• [What the task asks]: Report how many lines in the entries below have the word "Torta" in them, and give no other words.

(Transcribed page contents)
%%
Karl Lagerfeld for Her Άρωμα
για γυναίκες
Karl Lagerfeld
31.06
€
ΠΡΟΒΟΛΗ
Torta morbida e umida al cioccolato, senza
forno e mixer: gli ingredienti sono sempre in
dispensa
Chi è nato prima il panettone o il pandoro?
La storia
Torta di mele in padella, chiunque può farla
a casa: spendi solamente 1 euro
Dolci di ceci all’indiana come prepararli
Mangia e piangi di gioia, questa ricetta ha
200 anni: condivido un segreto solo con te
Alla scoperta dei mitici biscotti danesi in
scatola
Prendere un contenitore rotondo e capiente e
%%
%%
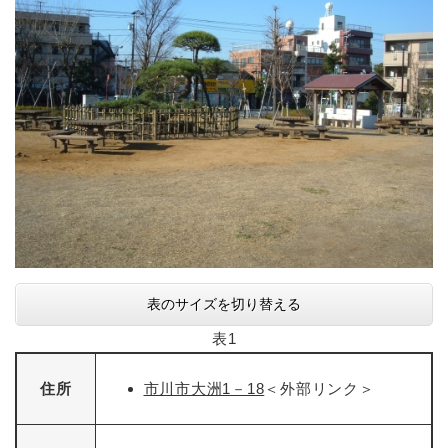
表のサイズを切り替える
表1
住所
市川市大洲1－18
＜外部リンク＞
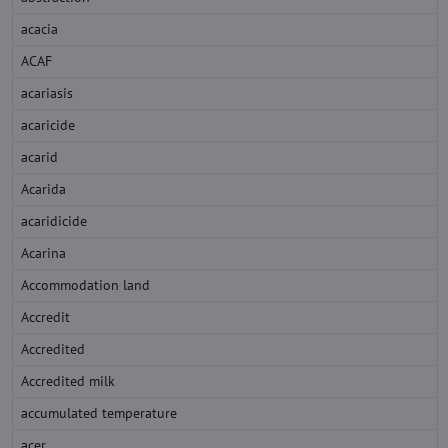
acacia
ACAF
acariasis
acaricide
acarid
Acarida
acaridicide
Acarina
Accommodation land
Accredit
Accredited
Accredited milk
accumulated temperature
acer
%%
• [Exercise answer]: 2